Utrecht membedakan antara Negara
Hukum Formil atau Negara Hukum Klasik, dan Negara Hukum Materiel atau Negara
HukumModern. Negara Hukum Formil
menyangkut pengertian hukum yang bersifat formil dan sempit, yaitu dalam arti
peraturan perundang-undangan tertulis.

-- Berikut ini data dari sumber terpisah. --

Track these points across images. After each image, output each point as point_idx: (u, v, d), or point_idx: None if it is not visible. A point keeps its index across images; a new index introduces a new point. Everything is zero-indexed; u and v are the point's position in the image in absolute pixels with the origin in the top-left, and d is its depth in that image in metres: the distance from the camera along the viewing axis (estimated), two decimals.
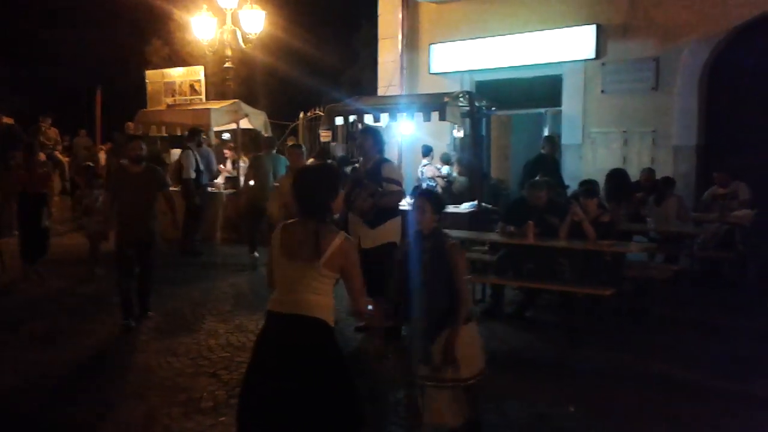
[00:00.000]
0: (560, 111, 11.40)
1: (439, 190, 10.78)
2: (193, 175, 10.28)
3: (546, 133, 11.57)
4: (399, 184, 6.06)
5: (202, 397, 4.88)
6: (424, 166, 11.26)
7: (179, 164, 10.47)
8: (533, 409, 4.67)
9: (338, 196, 3.43)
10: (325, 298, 3.23)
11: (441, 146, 12.11)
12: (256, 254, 9.66)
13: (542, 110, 11.91)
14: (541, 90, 11.66)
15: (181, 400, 4.84)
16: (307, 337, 3.16)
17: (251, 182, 10.11)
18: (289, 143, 12.27)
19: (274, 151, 10.45)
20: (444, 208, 4.23)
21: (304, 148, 7.66)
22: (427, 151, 11.54)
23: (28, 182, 8.57)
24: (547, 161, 9.60)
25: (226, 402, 4.77)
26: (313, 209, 3.26)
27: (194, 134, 10.65)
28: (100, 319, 6.90)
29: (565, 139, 11.14)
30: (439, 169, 11.18)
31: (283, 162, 10.05)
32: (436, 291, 3.84)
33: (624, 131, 10.64)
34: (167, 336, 6.33)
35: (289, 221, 3.34)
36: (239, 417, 3.26)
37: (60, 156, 13.85)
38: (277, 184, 8.82)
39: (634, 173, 9.33)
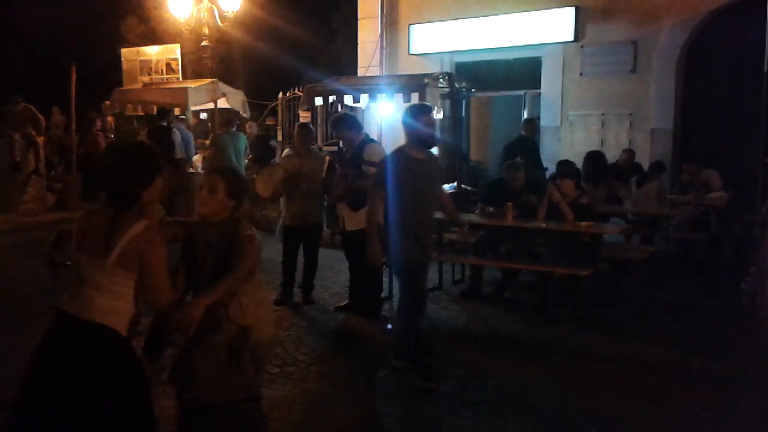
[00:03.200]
0: (539, 93, 11.45)
1: None
2: (179, 154, 10.28)
3: (525, 115, 11.62)
4: (377, 166, 6.00)
5: None
6: None
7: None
8: (509, 387, 4.73)
9: (154, 183, 2.75)
10: (118, 302, 2.68)
11: None
12: None
13: (521, 92, 11.94)
14: (520, 72, 11.69)
15: None
16: (93, 349, 2.64)
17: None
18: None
19: (234, 129, 10.37)
20: (245, 194, 3.32)
21: (312, 129, 7.49)
22: None
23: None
24: (527, 143, 9.66)
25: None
26: (116, 196, 2.71)
27: (165, 114, 10.55)
28: None
29: (544, 121, 11.20)
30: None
31: (243, 140, 10.05)
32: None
33: (602, 114, 10.73)
34: None
35: (94, 207, 2.81)
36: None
37: (34, 134, 13.60)
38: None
39: (611, 155, 9.42)
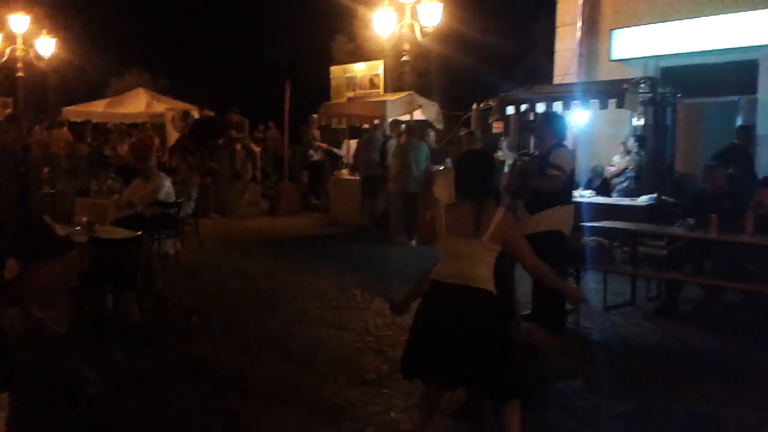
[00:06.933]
0: (756, 98, 10.47)
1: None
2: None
3: (739, 122, 10.68)
4: (560, 169, 5.72)
5: (367, 370, 5.13)
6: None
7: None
8: (701, 411, 4.40)
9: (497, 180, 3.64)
10: (487, 270, 3.48)
11: (618, 135, 11.57)
12: (413, 242, 10.00)
13: (735, 98, 10.99)
14: (733, 76, 10.78)
15: (347, 371, 5.12)
16: (476, 305, 3.44)
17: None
18: (462, 132, 12.47)
19: (416, 139, 10.74)
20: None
21: (478, 134, 7.88)
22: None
23: None
24: (738, 152, 8.87)
25: (389, 376, 4.97)
26: (473, 190, 3.55)
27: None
28: (286, 294, 7.48)
29: (761, 129, 10.19)
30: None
31: (425, 149, 10.31)
32: None
33: None
34: (338, 312, 6.72)
35: (452, 202, 3.65)
36: (406, 365, 3.64)
37: (252, 145, 15.03)
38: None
39: None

Sedangkan yang kedua, yaitu Negara Hukum
Materiel yang lebih mutakhir mencakup pula pengertian keadilan di dalamnya.
Karena itu, Wolfgang Friedman dalam bukunya ‘Law in a Changing Society’

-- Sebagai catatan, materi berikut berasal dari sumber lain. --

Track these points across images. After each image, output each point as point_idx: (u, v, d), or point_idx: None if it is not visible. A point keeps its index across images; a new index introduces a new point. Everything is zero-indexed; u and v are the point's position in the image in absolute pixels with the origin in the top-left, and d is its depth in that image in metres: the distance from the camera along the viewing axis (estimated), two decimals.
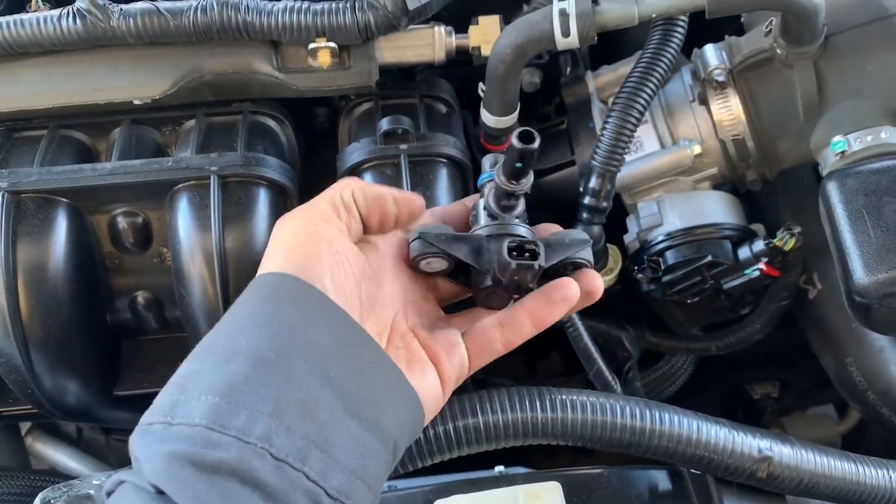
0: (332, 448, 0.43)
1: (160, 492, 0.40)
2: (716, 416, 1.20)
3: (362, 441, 0.44)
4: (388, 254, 0.55)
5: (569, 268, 0.55)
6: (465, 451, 0.56)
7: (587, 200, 0.70)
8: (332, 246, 0.50)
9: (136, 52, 0.69)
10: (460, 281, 0.56)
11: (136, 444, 0.43)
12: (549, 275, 0.54)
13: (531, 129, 0.48)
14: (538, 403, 0.56)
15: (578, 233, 0.56)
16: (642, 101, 0.68)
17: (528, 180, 0.51)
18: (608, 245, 0.77)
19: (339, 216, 0.52)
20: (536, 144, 0.48)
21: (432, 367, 0.53)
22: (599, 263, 0.76)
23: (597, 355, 0.75)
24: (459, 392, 0.56)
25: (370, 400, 0.46)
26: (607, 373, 0.75)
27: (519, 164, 0.50)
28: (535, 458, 0.98)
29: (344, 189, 0.53)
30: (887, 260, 0.61)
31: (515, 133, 0.48)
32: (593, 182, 0.69)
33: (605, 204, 0.70)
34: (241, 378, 0.43)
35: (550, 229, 0.58)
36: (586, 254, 0.55)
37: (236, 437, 0.41)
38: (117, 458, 1.06)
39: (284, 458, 0.41)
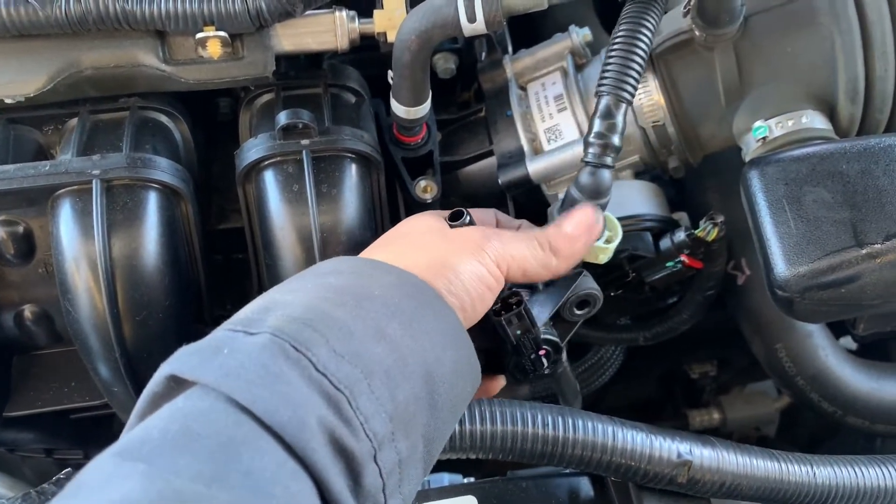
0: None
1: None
2: (653, 398, 1.21)
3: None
4: None
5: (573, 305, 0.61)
6: None
7: (597, 126, 0.58)
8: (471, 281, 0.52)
9: (5, 46, 0.63)
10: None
11: None
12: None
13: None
14: None
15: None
16: (654, 12, 0.59)
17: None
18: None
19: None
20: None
21: None
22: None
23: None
24: None
25: (442, 436, 0.48)
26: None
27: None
28: (462, 464, 0.96)
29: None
30: (808, 252, 0.59)
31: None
32: (603, 105, 0.58)
33: (616, 140, 0.58)
34: (381, 366, 0.43)
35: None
36: (586, 283, 0.61)
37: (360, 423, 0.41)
38: (34, 471, 1.00)
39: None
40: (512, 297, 0.57)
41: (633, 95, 0.58)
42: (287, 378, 0.39)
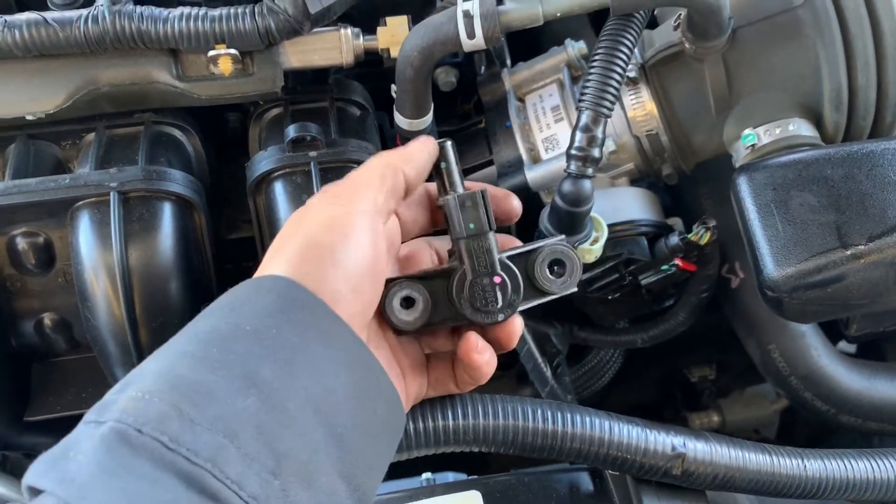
0: None
1: None
2: (653, 401, 1.23)
3: None
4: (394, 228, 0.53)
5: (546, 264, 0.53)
6: None
7: (578, 140, 0.61)
8: (361, 246, 0.46)
9: (27, 66, 0.66)
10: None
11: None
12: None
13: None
14: (449, 411, 0.55)
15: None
16: (633, 31, 0.62)
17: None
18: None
19: (378, 207, 0.49)
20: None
21: (401, 381, 0.51)
22: (585, 232, 0.67)
23: (527, 336, 0.75)
24: None
25: (368, 465, 0.43)
26: (537, 355, 0.76)
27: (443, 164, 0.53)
28: (466, 462, 0.98)
29: (388, 171, 0.50)
30: (795, 254, 0.62)
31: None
32: (583, 120, 0.61)
33: (596, 152, 0.62)
34: (250, 422, 0.39)
35: (511, 243, 0.56)
36: (560, 244, 0.53)
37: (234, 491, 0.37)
38: None
39: None
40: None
41: (611, 110, 0.61)
42: (130, 469, 0.36)
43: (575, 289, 0.54)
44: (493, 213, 0.53)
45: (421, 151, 0.53)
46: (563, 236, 0.54)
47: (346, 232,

membedakan antara ‘rule of law’dalam arti formil yaitu dalam arti ‘organized
public power’, dan ‘ rule of law’dalam arti materiel yaitu ‘the rule of just
law’.
Pembedaan ini dimaksudkan untuk
menegaskan bahwa dalam konsepsi negara hukum itu, keadilan tidak serta-merta
akan terwujud secara substantif, terutama karena pengertian orang mengenai hukum
itu sendiri dapat dipengaruhi oleh aliran pengertian hukum formil dan dapat
pula dipengaruhi oleh aliran pikiran hukum materiel. Jika hukum dipahami secara
kaku dan sempit dalam arti peraturan perundang-undangan semata, niscaya
pengertian negara hukum yang dikembangkan juga bersifat sempit dan terbatas
serta belum tentu menjamin keadilan substantif. Karena itu, di samping istilah
‘the rule of law’ oleh Friedman juga dikembangikan istilah ‘the rule of just
law’untuk memastikan bahwa dalam pengertian kita tentang ‘the rule of law’

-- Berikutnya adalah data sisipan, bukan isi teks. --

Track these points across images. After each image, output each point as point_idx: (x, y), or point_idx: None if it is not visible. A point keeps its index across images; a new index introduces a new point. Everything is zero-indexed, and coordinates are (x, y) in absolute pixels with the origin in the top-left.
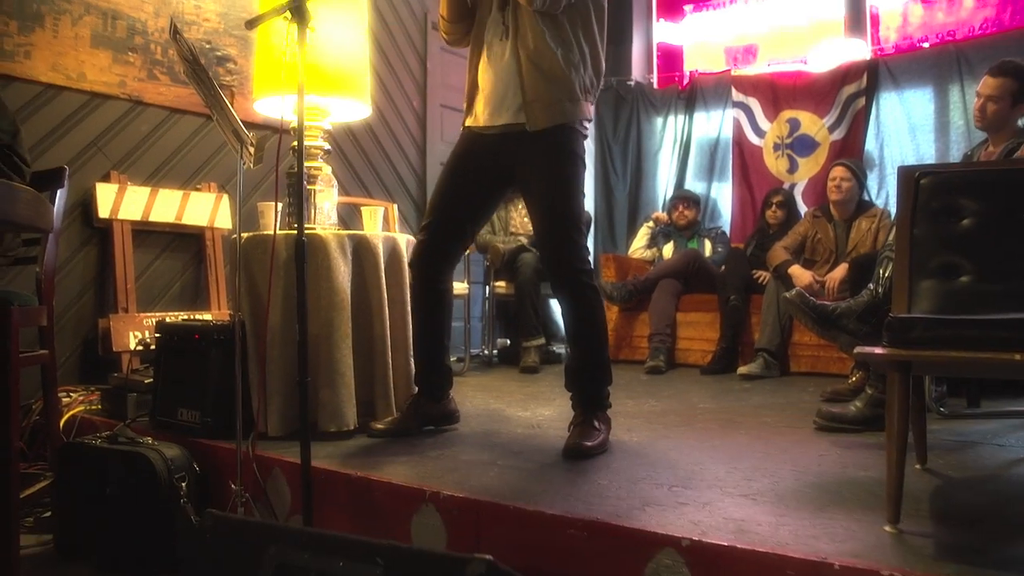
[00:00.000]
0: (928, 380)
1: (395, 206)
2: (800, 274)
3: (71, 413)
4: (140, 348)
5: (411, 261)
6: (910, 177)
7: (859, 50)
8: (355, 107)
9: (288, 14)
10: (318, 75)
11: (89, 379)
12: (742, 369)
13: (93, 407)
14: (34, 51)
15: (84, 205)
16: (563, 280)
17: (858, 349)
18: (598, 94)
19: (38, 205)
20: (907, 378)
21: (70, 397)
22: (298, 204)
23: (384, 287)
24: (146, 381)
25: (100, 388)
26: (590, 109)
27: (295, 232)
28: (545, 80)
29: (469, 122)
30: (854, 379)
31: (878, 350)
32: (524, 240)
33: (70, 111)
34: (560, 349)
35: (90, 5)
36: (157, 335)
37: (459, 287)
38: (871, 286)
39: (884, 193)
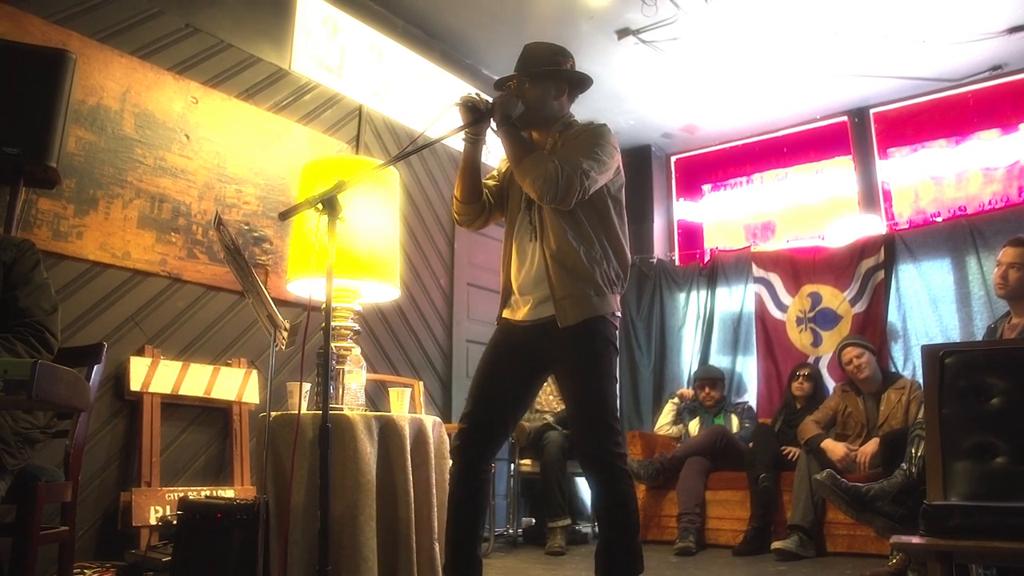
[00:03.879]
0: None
1: (421, 383)
2: (833, 447)
3: None
4: (160, 524)
5: (452, 449)
6: (934, 356)
7: (874, 225)
8: (385, 289)
9: (320, 206)
10: (349, 260)
11: (106, 554)
12: (776, 544)
13: None
14: (86, 232)
15: (117, 378)
16: (596, 465)
17: (895, 538)
18: (626, 286)
19: (77, 385)
20: (950, 567)
21: (84, 574)
22: (324, 390)
23: (410, 469)
24: (164, 559)
25: (116, 565)
26: (617, 301)
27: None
28: (570, 276)
29: (506, 314)
30: (894, 561)
31: (915, 539)
32: (550, 418)
33: (113, 287)
34: (587, 528)
35: (141, 190)
36: (179, 512)
37: None
38: (904, 466)
39: (911, 364)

tercakup pengertian keadilan yang lebih esensiel daripada sekedar memfungsikan
peraturan perundang-undangan dalam arti sempit. Jika istilah yang digunakan
tetap ‘the rule of law’, maka diharapkan bahwa pengertian yang bersifat luas
itulah yang dipakai dalam memahami konsep negara hukum modern.
Pada sistem konstitusi Negara
Indonesia, cita Negara Hukum itu menjadi bagian yang tak terpisahkan dari
perkembangan gagasan kenegaraan Indonesia sejak kemerdekaan. Meskipun dalam
pasal-pasal UUD 1945 sebelum amandemen, ide Negara hukum itu tidak dirumuskan
secara eksplisit, tetapi dalam Penjelasan ditegaskan bahwa Indonesia menganut
ide ‘rechtsstaat’, bukan ‘machtsstaat’. Amandemen ketiga tahun 2001 terhadap
UUD Negara Republik Indonesia Tahun 1945, menegaskan kembali ketentuan mengenai
ide negara hukum tersebut dicantumkan tegas dalam Pasal 1 ayat (3) yang
berbunyi: “Negara Indonesia adalah Negara Hukum”. Oleh karena itu, menjadi
jelas bahwa cita negara hukum yang mengandung 13 ciri seperti yang telah
dipaparkan di atas, merupakan tujuan bersama yang hendak dicapai oleh bangsa
Indonesia dalam menyelenggarakan kehidupan bernegara. Ke-13 pokok pikiran
tersebut merupakan kebijakan dasar negara di bidang hukum atau politik hukum
negara Indonesia yang akan dijadikan dasar dalam membentuk sistem hukum di
Indonesia dalam rangka mewujudkan tercapainya keadilan sosial.